Aim of the exercise:
Extend the write-up on documentation decorators beyond its final line.

Page text:
§

Documentation Decorators: Arguments

I'm going to start with defining a data-structure for actually housing the metadata that the decorators will be generating. At what is probably the lowest-common-denominator level, it could be handled by a dict (of other dicts, mostly), following the structure shown above. Using a simple dict would be... well... simple, really, and it's tempting to keep it simple. Going back to my earlier principles, though, a dict is potentially very easy to misuse, which flies in the face of:

2. It should be as hard to misuse as I can make it;

The output of the data-structure should be a dict, or should be accessible as one, but the mutability of the data that drives that result should be tightly controlled (which goes back to the idea of Restrict public mutability-access (set, delete) until there is a demonstrable need for it.). In general, access to a documentation-metadata structure should be read-only apart from the decorators that set data-values within it. In order to achieve all of these, I'm going to design a class instead: api_documentation. The basic pattern that I'm going to at least try to follow involves:

• Instances of api_documentation will have formal properties for each collection of metadata ([Documentation-Item] notations below) they keep track of.
• Each instance will have an Add[Documentation-Item] method for each type of item that documentation-metadata can be generated for, so:
  • AddArgument to add argument documentation metadata;
  • AddArgList to add argument-list documentation metadata;
  • AddKeywordArg to add keyword-argument documentation metadata;
  • and so on
• Each Add[Documentation-Item] item will have a corresponding _create[Documentation-Item]Metadata method that is responsible for generating consistent metadata-structures for each item-type;

I'm going to start with the structure and mechanisms for handling function- and method-argument documentation-metadata.

The arguments property

#####################################
# Class attributes (and instance-   #
# attribute default values)         #
#####################################

_argSpecs = None                    # Keeps track, internally, of 
                                    # inspect.getargspec results for 
                                    # functions and methods.

_arguments = {}                     # Internal default attribute for 
                                    # arguments.

_defaults = None                    # Keeps track, internally, of 
                                    # argument default values for 
                                    # functions and methods.

#####################################
# Instance property-getter methods  #
#####################################

def _GetArguments( self ):
    """
Gets the dictionary of arguments that the instance has been used to 
document/describe:
{
    <str|unicode name>:
    {
        'default':<None|object>,
        'description':<str|unicode>,
        'expects':<tuple<types>>,
        'haDefault':<bool>,
        'name':<str|unicode>,
    }
}"""
    return self._arguments

#####################################
# Instance Properties               #
#####################################

arguments = property( _GetArguments, None, None, 
    _GetArguments.__doc__.strip() )

The _createArgumentMetadata method

def _createArgumentMetadata( self, callable, name, description, *expects ):
    """

§

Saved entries
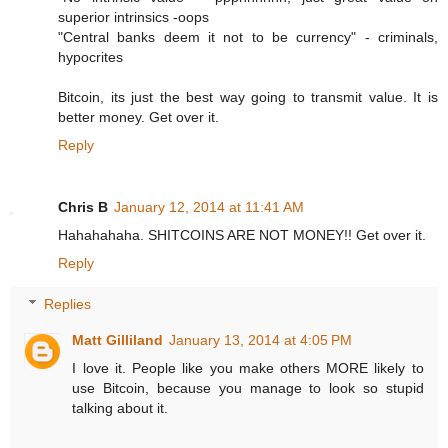
superior intrinsics -oops
"Central banks deem it not to be currency" - criminals,
hypocrites
Bitcoin, its just the best way going to transmit value. It is
better money. Get over it.
Reply
Chris B
January 12, 2014 at 11:41 AM
Hahahahaha. SHITCOINS ARE NOT MONEY!! Get over it.
Reply
Replies
Matt Gilliland
January 13, 2014 at 4:05 PM
I love it. People like you make others MORE likely to
use Bitcoin, because you manage to look so stupid
talking about it.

§

Reply:
Creates and returns a metadata-dictionary for a function or method argument."""
    # Type-check callable
    if not inspect.isfunction( callable ) and \
        not inspect.isgenerator( callable ) and \
        not inspect.ismethod( callable ):
        raise TypeError( '%s._createArgumentMetadata expects a callable '
            '(function, generator or method) in its "callable" argument, '
            'but was passed "%s" (%s)' % ( self.__name__, callable, 
                type( callable ).__name__ ) )
    # Get argument-specs for the callable, saving them if they don't 
    # already exist. These will be used for checking argument names and 
    # determining defaults.
    if not self._argSpecs:
        self._argSpecs = inspect.getargspec( callable )
    # Similarly, fetch/store default values for the callable
    if self._defaults == None:
        self._defaults = {}
        try:
            argSpecDefaults = list( self._argSpecs.defaults )
            argSpecNames = self._argSpecs.args
        except TypeError:
            # Raised if defaults is None
            argSpecDefaults = []
        if len( argSpecDefaults ):
            argSpecNames = [ name for name in self._argSpecs.args ]
            argSpecDefaults.reverse()
            argSpecNames.reverse()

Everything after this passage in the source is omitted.